The Art of the Tariffs
With each day and change, a clearer picture is emerging of Trump’s goals.
President Donald Trump is making a high-stakes gamble with his “shock and awe” tariffs. There are pros and cons to his tariff bomb. If it works (and in many ways, it already seems to be), the payoff will be yuge. But he needs time.
Democrats and their allies in the Leftmedia are not going to give him that time. Even conservatives who are doctrinaire free-traders are having a tough time seeing his bigger strategy. Yes, tariffs are taxes, but there’s a lot more to this.
A recent CBS News poll shows why leftists are banging the drum: They’re damaging Trump on one of his key issues — the economy. Three-quarters of Americans believe tariffs will raise prices, and two-thirds say it will make the economy worse in the short term. Nearly half think tariffs will add jobs, though. The answers become much more partisan when considering whether Trump has a plan and when we should judge those results. Democrats don’t think he has a plan and that we should judge him (harshly) right now. The worst news is three disapproval numbers about Trump: handling of the economy (56% negative), handling of inflation (60% negative), and overall approval (53% negative).
I know not to trust those numbers, and you know not to trust them either.
But millions of Americans catch wind of such polling, subtly affecting their perception of things. Before long, the media will be able to report on the clamoring outcry against Trump based on the fact that they’ve been telling people to be upset with him. It’s the definition of pollaganda.
Here’s a quick review of what’s actually happening.
The April 3 jobs report was a good one, with 228,000 jobs created — it was higher than the previous month and exceeded expectations. Wage growth is also outpacing inflation, which was down to a lower-than-expected 2.4% in the latest report. That’s not far from what policymakers consider “normal.” (Yeah, I know, that’s a whole different discussion.)
Note: Beware pointing to the inflation report as evidence that Trump’s tariffs aren’t going to raise prices. The numbers it evaluates came in before his big “Liberation Day” tariff announcement. Let’s look at it again in a month.
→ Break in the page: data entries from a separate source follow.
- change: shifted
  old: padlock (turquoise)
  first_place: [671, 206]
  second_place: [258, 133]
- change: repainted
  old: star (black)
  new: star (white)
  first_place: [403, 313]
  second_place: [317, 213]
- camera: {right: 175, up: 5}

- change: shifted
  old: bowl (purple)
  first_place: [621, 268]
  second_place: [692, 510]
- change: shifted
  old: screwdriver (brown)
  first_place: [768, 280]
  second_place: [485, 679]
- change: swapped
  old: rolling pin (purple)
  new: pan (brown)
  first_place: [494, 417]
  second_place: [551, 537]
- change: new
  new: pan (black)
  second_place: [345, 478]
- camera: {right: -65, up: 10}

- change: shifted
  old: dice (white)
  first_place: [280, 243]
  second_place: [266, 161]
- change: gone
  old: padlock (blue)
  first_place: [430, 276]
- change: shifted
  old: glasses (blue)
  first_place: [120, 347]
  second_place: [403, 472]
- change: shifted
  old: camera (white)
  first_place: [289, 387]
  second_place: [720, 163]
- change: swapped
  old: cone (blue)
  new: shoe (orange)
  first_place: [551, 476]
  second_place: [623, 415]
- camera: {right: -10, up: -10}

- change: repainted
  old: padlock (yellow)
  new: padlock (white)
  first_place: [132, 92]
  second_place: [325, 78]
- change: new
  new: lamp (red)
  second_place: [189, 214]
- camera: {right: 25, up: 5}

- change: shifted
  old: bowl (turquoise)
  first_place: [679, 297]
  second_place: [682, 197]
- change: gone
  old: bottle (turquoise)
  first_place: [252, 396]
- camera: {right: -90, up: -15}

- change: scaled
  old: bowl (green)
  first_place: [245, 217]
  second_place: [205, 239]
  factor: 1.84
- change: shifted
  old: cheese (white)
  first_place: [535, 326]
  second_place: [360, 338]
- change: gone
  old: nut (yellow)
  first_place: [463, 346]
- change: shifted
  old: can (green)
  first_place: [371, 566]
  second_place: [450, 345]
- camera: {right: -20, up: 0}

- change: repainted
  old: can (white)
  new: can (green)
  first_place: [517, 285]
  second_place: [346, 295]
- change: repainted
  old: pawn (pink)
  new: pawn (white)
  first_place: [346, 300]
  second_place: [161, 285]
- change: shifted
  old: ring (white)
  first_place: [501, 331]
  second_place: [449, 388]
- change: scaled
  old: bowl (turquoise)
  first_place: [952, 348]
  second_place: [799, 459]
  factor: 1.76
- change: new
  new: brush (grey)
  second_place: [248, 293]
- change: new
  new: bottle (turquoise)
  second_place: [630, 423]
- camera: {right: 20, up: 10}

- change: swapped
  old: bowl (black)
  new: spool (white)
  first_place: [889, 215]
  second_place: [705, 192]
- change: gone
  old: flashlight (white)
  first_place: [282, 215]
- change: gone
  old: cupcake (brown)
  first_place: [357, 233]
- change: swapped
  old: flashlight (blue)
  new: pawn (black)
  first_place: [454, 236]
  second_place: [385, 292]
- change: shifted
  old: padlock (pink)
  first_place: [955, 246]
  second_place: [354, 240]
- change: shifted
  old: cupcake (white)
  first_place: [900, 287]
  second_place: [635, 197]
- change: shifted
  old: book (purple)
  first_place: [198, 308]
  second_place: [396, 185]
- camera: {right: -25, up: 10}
As of this morning, the Dow Jones is down a little more than 3% in April, which isn’t good, but it’s hardly the catastrophe the media portrays.
That brings me to Friday’s notice from the Trump administration: a lengthy list of tech items exempt from the massive tariffs on China. They’re still subject to tariffs of 20%, just not the additional 125% levies. Those items make up roughly a quarter of U.S. imports from China. The exemptions came on the heels of last Wednesday’s announcement of a 90-day delay for major tariffs except China.
The president clarified on Sunday. “NOBODY is getting ‘off the hook’ for the unfair Trade Balances, and Non Monetary Tariff Barriers, that other Countries have used against us, especially not China which, by far, treats us the worst!” Trump wrote on Truth Social. “There was no Tariff ‘exception’ announced on Friday. These products are subject to the existing 20% Fentanyl Tariffs, and they are just moving to a different Tariff ‘bucket.’”
The bad news is that Trump undercuts his own “emergency” argument by using different “buckets” for tariffs. If this is an emergency, why tax cheap Chinese knockoffs on Amazon but not iPhones? Picking winners and losers is a bad idea … unless the objective is to get Xi Jinping to negotiate. In fact, Trump signaled that by warning of coming tariffs on “Semiconductors and the WHOLE ELECTRONICS SUPPLY CHAIN.”
Indeed, that’s the good news: Tariffs, and maybe especially their apparent haphazard nature, have brought more than 100 countries to the negotiating table. Markets don’t like the uncertainty, which explains the volatility in recent days.
“Tariffs can be an important tool in the toolbox when used in targeted ways,” opined Massachusetts Democrat Senator Elizabeth Warren. “But right now, what we’ve got is chaos.”
Yes, and Trump depends on using chaos to bring about desired changes. “You have to show a certain flexibility,” he said this weekend. “Nobody should be so rigid.”
The only thing Trump is fairly rigid about here is that his ultimate goal is reining in China. Columnist Josh Hammer argues it’s Trump’s life’s work. As Hammer notes, Trump has been sounding off on trade and tariffs since at least the 1980s, and his policies aim to “reset the U.S.-China economic relationship.”
If there is to be war, Trump reasons, better a trade war than a shooting war. And Trump didn’t start this trade war, either. Hammer concludes, “America’s trade war with the rogue Chinese superpower must happen. The Chinese Communist Party must be crushed — and there is no one better to crush them than the White House-dwelling class traitor par excellence, Donald Trump.”
That’s so far outside the acceptable repertoire of the coastal elite that it’s no wonder they’re panicking.